The SSH Gateway service allows external users to be able to connect to their internal SSH systems (typically Linux servers) from remote locations via SSH. This allows SSH connections to get general access to systems/servers, but not to our key secure services such as ICIS or Banner.

XRDP can be used on Linux systems to provide a graphical login to remote machines – this makes use of the Microsoft Remote Desktop Protocol (RDP) and connections can be made using numerous different RDP client programs, including the standard Microsoft Remote Desktop Client.

Limitations:

  • Unlike in Windows, XRDP does not allow you to connect to an existing console/local graphical session – the graphical session you create when logging in using XRDP is used just for remote connections.
  • Under OEL7 you can connect using XRDP even when already logged on to a graphical session locally. However, when using XRDP in Ubuntu this is not possible – if still logged on locally you would have to connect first using SSH and end the existing graphical session (by rebooting the computer, for example) and then you could connect remotely.

Technical details

How to use SSH to access files on a Linux machine using a Windows PC

Users of this service will need to have an Imperial user account. 

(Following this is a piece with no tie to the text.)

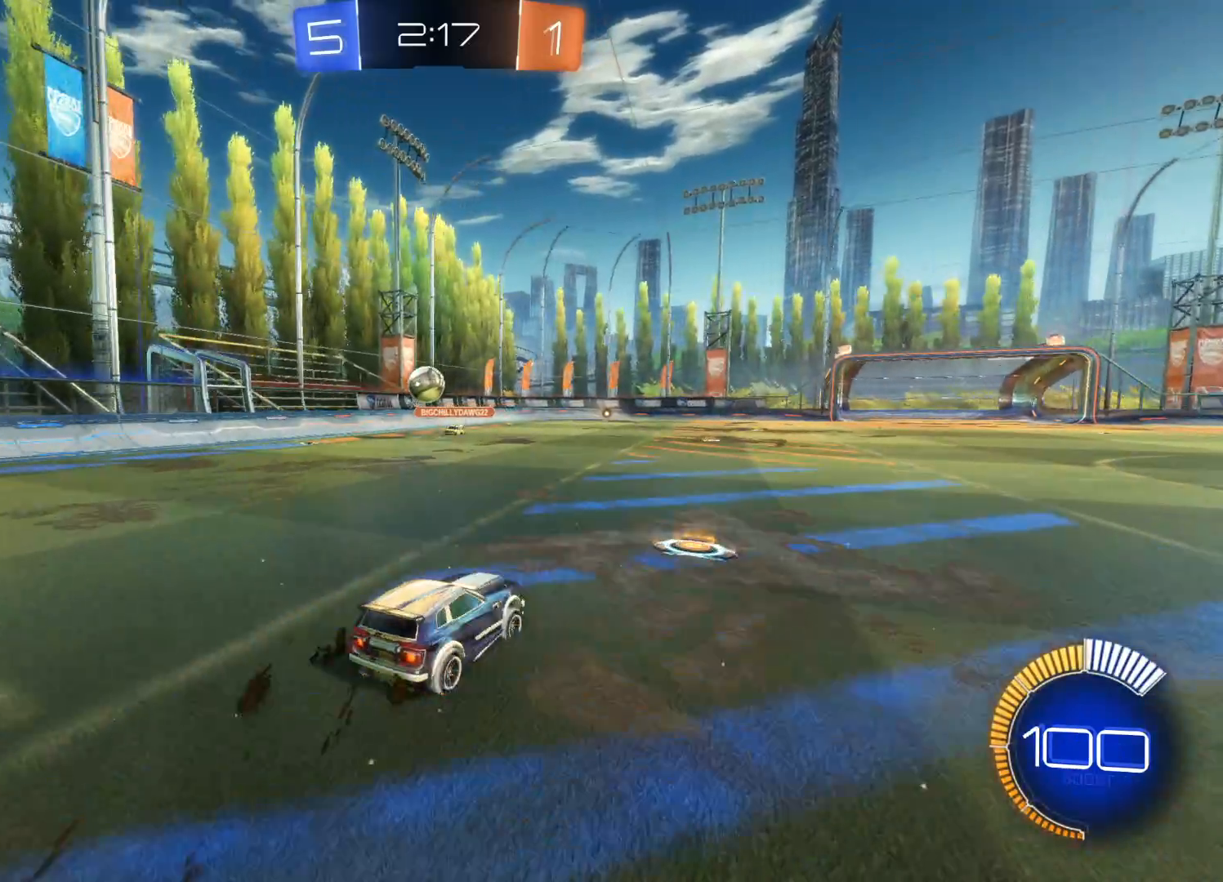
{"buttons": ["R2"], "left_stick": "right", "right_stick": "center", "events": [[50, "CIRCLE", "down"], [450, "CIRCLE", "up"]]}
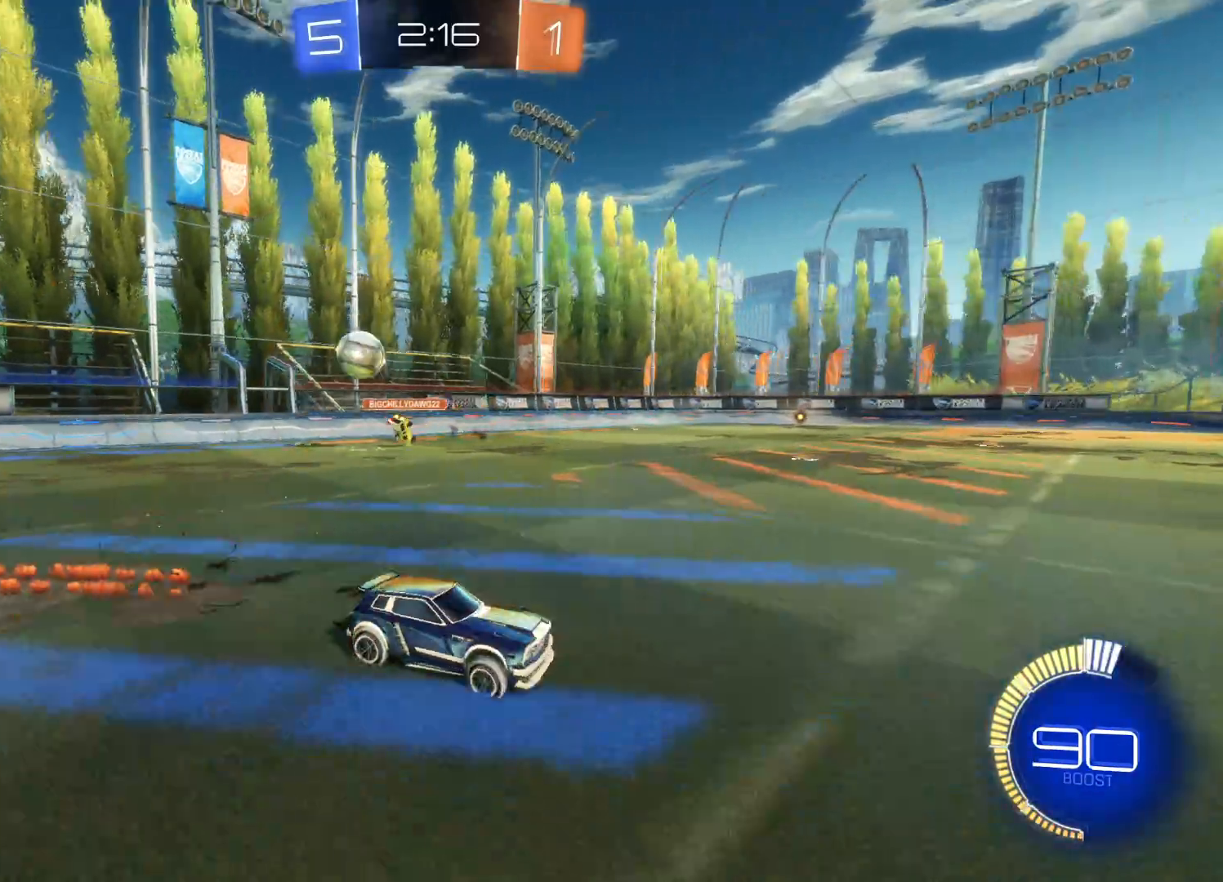
{"buttons": ["CIRCLE", "R2"], "left_stick": "right", "right_stick": "center", "events": [[300, "TRIANGLE", "down"], [400, "TRIANGLE", "up"], [500, "CIRCLE", "down"]]}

  1. Download Putty or another SSH v2 client 
  2. To access this service place a request via the ICT Service Desk
  3. You will need to first follow the instructions to "wake my PC". 
  4. Enter sshgw.ic.ac.uk as Host Name 
  5. Click Open
  6. Enter your Imperial username  
  7. Enter your Imperial Password 
  8. You will get a warning about trusting this machine the first time, enter yes
  9. Type ssh 'your computer hostname' (without quote marks)
  10. Enter the username you use on the Linux machine 
  11. Enter the password you use on the Linux machine 

Note:

  • SSH Forwarding is not enabled
  • Generic access only to internal low-risk systems.
  • Auditing of user access is enabled.
  • Very restricted local writes on this service (which are monitored). 
How to use SSH to access files on a Linux machine using a Mac or Linux

Users of this service will need to have an Imperial user account and will need to have an SSH client to connect to this service (this is inbuilt in Linux ).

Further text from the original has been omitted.